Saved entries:
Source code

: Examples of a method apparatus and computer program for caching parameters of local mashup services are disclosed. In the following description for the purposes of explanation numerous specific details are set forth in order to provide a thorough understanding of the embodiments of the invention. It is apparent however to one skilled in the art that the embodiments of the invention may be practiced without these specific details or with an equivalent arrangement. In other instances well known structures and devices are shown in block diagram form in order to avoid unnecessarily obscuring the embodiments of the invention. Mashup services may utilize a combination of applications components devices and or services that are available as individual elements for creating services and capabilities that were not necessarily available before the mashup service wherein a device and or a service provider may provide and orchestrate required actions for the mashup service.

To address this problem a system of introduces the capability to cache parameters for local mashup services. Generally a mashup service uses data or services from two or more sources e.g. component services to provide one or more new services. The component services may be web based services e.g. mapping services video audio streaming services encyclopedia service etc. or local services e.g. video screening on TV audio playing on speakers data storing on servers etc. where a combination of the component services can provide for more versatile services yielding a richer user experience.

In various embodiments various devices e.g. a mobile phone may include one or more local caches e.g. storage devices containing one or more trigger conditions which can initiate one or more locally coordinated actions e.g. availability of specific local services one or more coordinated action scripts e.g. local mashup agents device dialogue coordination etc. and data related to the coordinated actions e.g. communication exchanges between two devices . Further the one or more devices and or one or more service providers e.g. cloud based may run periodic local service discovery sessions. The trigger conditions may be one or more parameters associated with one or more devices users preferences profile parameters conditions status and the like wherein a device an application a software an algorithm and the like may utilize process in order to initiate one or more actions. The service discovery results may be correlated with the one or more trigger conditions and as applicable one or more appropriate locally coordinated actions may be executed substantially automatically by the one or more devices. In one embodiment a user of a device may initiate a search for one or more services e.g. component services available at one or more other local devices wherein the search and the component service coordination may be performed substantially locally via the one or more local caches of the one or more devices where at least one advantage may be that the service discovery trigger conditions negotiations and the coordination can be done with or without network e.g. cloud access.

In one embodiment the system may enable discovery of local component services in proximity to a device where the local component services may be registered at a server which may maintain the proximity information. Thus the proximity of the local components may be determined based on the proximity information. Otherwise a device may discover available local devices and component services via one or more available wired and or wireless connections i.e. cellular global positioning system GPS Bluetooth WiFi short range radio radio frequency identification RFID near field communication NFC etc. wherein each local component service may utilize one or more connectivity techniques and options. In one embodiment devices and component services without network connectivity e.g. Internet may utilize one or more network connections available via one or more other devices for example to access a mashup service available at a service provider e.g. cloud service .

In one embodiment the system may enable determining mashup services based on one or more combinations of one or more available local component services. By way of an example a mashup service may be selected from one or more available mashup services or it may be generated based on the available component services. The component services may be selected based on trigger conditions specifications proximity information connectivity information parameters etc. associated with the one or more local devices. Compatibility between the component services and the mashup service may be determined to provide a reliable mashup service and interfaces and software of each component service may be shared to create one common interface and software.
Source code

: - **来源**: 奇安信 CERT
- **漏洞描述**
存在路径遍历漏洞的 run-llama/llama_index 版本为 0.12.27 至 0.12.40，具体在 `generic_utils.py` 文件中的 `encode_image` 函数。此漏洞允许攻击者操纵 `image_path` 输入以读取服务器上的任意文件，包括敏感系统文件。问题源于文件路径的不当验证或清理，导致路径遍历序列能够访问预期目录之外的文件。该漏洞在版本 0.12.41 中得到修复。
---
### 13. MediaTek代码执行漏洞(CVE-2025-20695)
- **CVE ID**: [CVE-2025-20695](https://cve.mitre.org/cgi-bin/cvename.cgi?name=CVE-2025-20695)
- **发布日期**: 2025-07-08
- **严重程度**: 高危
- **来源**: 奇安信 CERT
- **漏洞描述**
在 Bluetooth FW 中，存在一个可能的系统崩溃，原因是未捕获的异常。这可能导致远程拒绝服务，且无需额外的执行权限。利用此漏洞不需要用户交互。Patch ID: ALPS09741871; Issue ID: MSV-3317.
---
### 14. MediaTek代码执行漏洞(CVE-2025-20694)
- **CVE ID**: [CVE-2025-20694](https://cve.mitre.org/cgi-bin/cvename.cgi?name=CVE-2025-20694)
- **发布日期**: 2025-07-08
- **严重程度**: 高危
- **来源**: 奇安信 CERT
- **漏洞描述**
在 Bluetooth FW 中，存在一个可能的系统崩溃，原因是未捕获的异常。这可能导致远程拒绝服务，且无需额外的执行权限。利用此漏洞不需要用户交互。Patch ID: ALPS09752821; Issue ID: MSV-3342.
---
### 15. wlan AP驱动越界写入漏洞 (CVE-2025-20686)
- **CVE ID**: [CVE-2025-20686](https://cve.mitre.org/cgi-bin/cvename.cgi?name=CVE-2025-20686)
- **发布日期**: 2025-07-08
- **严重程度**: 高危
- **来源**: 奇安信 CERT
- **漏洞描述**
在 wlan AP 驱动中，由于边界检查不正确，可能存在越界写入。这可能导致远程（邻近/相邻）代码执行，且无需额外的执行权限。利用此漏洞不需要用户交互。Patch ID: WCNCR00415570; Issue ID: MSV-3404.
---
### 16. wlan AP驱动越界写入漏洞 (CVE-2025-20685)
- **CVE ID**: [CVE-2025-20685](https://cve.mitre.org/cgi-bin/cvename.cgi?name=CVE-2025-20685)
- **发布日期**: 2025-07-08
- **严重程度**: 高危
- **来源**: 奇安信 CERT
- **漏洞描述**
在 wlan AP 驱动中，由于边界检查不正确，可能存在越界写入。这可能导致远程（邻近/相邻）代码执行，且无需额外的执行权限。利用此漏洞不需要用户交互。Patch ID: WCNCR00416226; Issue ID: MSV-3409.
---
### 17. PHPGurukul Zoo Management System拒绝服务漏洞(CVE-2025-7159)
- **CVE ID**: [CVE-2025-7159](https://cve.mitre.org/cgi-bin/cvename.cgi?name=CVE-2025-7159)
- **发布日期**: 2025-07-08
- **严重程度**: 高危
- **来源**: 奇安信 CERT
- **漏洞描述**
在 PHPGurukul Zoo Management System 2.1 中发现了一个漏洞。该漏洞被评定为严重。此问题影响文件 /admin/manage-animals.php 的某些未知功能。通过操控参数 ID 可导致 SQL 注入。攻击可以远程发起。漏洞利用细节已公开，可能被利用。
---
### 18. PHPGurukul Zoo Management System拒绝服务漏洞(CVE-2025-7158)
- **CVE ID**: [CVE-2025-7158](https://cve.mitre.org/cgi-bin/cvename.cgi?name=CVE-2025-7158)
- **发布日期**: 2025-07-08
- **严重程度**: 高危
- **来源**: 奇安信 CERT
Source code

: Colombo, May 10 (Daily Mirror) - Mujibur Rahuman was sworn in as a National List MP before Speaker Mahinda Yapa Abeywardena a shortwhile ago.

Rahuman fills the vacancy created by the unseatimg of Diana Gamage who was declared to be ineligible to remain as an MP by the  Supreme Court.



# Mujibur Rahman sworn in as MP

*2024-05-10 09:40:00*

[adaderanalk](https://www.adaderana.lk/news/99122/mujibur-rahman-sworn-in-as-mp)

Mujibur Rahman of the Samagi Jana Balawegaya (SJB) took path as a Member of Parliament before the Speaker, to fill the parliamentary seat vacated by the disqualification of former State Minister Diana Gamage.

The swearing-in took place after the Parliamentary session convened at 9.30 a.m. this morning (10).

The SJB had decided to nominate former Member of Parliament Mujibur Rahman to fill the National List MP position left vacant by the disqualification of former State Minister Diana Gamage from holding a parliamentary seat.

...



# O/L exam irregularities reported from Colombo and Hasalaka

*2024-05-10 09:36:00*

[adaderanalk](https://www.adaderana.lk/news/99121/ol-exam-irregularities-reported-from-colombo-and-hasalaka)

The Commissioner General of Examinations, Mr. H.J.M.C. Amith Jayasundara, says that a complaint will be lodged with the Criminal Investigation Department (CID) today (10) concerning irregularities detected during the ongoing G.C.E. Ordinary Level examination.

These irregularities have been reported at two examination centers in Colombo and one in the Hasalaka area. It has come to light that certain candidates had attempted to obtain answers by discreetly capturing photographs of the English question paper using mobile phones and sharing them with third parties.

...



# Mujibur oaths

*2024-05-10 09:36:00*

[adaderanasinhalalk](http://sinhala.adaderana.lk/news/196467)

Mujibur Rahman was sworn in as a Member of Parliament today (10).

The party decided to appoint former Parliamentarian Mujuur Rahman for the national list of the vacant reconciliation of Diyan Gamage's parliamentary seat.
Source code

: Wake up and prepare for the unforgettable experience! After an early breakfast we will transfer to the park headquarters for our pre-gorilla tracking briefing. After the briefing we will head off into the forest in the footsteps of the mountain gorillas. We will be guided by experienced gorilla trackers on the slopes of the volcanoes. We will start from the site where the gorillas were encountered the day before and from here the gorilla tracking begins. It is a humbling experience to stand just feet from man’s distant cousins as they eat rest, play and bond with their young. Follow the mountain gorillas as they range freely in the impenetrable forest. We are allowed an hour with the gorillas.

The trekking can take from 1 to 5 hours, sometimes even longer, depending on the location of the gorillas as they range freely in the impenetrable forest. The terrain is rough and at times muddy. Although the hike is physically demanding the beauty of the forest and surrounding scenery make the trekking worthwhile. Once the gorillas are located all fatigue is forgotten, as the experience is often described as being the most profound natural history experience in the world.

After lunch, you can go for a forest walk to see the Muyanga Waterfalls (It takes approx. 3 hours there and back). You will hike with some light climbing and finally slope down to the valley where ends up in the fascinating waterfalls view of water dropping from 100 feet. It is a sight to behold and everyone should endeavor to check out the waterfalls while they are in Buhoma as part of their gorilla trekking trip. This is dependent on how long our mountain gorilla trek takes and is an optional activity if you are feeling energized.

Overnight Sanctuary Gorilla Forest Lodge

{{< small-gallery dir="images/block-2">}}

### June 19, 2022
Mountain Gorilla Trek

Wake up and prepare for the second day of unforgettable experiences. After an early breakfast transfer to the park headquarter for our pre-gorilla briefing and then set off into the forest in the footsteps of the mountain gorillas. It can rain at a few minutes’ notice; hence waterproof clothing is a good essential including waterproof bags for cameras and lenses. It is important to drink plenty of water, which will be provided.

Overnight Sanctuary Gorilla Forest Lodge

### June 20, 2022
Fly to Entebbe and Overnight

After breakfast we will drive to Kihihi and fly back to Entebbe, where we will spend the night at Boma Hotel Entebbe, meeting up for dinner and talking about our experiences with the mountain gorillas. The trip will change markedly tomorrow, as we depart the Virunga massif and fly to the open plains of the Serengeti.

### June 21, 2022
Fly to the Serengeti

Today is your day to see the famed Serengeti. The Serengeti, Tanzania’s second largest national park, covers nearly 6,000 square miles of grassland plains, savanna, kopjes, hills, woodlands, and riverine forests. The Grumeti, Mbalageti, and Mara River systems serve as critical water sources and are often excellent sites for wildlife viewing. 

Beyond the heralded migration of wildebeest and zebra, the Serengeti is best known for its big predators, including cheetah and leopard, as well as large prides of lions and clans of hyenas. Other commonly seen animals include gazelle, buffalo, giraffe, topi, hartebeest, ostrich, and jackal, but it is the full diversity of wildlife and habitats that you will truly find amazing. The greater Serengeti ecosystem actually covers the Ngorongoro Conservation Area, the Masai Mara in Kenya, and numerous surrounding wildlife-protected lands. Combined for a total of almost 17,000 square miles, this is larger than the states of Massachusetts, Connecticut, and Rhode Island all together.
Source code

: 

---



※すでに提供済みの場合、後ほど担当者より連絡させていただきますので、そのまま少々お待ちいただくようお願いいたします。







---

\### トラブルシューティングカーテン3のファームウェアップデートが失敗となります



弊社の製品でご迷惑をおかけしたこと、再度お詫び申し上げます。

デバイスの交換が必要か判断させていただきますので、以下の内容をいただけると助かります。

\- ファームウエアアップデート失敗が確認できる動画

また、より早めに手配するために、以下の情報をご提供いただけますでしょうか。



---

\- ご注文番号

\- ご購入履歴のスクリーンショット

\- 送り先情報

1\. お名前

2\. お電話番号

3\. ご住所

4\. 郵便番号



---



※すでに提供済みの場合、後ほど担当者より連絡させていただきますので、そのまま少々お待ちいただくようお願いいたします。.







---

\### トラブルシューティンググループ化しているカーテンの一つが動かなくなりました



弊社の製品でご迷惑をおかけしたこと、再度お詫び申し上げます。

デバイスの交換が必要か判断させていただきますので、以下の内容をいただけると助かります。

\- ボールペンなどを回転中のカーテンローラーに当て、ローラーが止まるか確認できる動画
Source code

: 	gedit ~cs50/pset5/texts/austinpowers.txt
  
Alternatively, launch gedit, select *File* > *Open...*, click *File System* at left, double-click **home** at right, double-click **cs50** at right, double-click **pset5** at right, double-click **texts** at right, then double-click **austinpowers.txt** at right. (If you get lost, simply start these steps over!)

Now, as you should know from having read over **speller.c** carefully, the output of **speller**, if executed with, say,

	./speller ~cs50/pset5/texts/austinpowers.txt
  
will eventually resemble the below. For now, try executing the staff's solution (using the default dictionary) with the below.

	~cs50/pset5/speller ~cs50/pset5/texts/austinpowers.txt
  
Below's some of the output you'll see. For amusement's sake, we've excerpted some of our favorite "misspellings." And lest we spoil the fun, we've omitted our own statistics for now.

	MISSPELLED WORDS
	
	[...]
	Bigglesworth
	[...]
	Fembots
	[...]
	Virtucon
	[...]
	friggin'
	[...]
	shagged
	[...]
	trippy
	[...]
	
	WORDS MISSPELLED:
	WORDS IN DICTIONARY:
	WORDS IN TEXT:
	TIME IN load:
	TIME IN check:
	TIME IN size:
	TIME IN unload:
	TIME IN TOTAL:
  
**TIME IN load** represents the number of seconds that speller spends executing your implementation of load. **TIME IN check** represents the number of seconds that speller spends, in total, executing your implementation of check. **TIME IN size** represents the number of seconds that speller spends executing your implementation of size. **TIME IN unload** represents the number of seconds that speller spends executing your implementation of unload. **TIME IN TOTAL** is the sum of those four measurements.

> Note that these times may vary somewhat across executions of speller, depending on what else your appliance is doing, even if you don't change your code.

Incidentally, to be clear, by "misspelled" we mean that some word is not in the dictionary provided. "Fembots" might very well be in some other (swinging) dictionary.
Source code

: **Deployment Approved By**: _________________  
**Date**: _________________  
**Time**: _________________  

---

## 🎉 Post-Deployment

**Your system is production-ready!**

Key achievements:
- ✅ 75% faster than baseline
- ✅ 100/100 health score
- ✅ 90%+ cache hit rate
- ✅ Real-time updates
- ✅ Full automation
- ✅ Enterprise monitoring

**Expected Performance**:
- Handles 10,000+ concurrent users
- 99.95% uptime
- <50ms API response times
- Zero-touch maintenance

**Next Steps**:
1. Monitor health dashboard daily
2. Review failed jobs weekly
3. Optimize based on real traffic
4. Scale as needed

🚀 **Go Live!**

Your task: Write out the lines of the records exactly, beginning at the line that has "These irregularities have" and stopping after the line that has "Mujibur Rahman was".

Result of the exercise:
These irregularities have been reported at two examination centers in Colombo and one in the Hasalaka area. It has come to light that certain candidates had attempted to obtain answers by discreetly capturing photographs of the English question paper using mobile phones and sharing them with third parties.

...



# Mujibur oaths

*2024-05-10 09:36:00*

[adaderanasinhalalk](http://sinhala.adaderana.lk/news/196467)

Mujibur Rahman was sworn in as a Member of Parliament today (10).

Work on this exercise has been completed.